I had a million reasons to tell Sam no. The car trip alone with the baby. Our house that needs cleaned. Groceries that need bought. Nieces who need a babysitter on Friday night. But there’s been a shift somewhere in the universe, and all of those other reasons for “no” are now trumped by one tiny reason for “yes.” (See tiny boots above).
It’s silly to drive to Burley for one night with Sam. And I wanted to say no. But suddenly, lately, we became a family. It’s not just us anymore, making things ‘work.’ It’s us and her, making things wonderful.

Which means I packed up the car. I loaded the bunny bouncy seat. I drove for 2 hours, stopped to nurse in a Subway parking lot, drove for 30 more minutes, and got to see the look on my husband’s face as we all walked towards each other on the hotel lawn.
It might be silly, but it’s worth it. Because in the end, all we’re really guaranteed is today, right? The “no” starts to shrink when you see the “yes” for what it’s worth.

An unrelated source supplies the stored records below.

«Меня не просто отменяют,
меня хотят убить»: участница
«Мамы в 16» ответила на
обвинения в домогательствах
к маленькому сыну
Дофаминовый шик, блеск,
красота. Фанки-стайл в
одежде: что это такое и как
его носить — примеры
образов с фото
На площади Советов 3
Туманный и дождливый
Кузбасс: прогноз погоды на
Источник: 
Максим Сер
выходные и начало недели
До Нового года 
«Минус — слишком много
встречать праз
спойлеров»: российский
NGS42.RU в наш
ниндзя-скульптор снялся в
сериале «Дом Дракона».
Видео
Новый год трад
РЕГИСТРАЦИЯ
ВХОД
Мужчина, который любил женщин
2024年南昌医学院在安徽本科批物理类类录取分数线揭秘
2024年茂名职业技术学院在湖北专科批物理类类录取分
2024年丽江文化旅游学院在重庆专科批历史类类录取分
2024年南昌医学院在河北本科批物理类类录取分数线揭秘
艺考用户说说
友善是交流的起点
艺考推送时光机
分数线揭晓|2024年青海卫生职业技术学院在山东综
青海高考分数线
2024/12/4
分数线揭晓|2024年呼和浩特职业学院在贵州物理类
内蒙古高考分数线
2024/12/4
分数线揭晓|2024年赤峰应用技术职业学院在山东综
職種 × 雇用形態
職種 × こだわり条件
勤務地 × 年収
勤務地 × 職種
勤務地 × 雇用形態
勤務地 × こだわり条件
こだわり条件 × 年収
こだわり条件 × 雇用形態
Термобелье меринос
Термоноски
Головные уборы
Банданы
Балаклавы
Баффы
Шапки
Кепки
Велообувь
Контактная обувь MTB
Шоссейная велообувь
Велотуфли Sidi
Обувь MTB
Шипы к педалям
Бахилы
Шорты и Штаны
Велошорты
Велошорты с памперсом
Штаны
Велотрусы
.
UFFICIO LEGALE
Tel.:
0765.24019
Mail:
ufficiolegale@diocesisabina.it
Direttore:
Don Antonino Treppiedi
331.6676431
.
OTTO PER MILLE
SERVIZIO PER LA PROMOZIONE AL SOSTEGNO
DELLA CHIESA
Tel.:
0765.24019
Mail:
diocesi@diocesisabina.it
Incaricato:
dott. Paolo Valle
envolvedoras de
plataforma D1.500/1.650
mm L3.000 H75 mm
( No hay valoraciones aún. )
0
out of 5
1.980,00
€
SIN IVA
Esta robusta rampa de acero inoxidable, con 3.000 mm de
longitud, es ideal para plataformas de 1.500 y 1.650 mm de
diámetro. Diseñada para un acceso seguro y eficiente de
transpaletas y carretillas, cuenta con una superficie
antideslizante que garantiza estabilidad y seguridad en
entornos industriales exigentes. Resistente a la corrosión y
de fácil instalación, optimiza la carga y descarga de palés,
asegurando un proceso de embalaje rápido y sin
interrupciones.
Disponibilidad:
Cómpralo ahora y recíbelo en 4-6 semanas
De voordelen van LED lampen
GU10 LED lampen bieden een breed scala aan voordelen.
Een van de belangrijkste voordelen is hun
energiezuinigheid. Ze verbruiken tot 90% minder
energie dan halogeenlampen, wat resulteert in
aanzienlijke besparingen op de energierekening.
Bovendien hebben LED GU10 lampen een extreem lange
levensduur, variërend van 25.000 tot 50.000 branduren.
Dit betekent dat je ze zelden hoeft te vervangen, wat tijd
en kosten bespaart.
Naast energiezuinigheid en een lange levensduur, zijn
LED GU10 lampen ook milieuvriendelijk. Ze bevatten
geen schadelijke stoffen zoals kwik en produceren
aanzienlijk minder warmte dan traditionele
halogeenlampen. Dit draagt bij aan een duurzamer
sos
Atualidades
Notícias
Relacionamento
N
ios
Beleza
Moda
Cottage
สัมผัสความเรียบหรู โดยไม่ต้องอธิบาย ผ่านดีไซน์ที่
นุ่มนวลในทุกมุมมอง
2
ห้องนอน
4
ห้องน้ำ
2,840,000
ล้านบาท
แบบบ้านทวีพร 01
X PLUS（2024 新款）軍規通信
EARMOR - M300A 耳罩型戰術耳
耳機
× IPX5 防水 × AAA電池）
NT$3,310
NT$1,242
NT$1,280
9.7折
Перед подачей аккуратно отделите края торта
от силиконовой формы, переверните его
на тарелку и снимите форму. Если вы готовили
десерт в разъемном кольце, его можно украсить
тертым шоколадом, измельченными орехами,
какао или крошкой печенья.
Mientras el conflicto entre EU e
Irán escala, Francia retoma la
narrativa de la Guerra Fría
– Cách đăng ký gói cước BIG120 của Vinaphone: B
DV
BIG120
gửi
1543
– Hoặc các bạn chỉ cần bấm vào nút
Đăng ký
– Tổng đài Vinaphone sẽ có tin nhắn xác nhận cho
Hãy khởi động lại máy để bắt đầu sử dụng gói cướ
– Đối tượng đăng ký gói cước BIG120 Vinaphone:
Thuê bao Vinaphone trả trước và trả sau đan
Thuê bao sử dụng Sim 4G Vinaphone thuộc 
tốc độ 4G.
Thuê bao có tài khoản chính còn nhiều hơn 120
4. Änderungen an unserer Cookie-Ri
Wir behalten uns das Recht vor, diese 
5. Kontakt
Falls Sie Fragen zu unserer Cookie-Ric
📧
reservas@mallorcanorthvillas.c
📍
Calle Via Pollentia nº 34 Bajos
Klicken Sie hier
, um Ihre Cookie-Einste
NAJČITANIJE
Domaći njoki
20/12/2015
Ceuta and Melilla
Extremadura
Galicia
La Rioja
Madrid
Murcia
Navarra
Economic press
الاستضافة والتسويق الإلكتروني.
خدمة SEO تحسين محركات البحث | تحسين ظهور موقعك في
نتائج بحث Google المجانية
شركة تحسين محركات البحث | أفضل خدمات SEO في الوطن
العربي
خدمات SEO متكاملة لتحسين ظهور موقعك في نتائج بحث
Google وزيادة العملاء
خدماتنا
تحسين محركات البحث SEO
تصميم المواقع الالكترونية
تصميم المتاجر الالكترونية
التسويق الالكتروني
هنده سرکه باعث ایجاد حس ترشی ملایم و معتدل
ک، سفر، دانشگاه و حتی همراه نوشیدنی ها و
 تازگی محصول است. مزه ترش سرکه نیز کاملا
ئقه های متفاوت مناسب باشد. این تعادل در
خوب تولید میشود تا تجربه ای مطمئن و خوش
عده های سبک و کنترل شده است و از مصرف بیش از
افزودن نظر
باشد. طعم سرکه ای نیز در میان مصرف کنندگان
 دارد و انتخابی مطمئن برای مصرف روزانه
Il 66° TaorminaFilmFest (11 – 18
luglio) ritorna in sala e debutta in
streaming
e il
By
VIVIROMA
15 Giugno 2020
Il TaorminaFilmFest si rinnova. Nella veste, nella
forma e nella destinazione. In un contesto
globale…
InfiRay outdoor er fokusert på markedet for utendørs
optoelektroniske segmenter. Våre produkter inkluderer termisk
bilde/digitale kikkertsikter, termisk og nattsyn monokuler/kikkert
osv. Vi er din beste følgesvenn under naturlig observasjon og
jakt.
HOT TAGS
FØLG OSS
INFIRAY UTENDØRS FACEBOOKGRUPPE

So put on your cowgirl boots. Get on the freeway. And drive to Burley.

Hey God- thank you for my little family. Help me to be intentional about our time and energy. 
I love you- Amen.

since you can’t spank a newborn

I remember when a late night used to consist of friends, and laughter, and probably a few (ha!) drinks. Today, I woke up exhausted, with this tiny face right next to mine in bed.

Oh, except it looked more like this-
And the only drinks involved in our up-all-night-extravaganza came straight from me (or the ‘teat’, as Sam so eloquently refers to me when asking Clara if she’s hungry). So when we woke up in a tired stupor this morning, cranky and over it, I decided it was a bath morning.
Well, a bath for baby, coffee for mommy. And guess what? It worked.
Yes, yes, this is what Sam Horney gets to wake up to every morning. Disgusting bangs and all.
Lucky man, you say? Couldn’t agree more. 
Hope your day looks more like a bath morning, and less like a dark and tired night.
Happy Wednesday 🙂

this trick

Sometimes when you are with someone who is very needy and emotionally unstable (perhaps they cry a lot, or want to be held all the time) it’s best to just throw them in a sling and vacuum your house.*

Because apparently the sound of the vacuum is more comforting than your best lullaby, and then at least your floors look better.

*not recommended with actual people. just babies.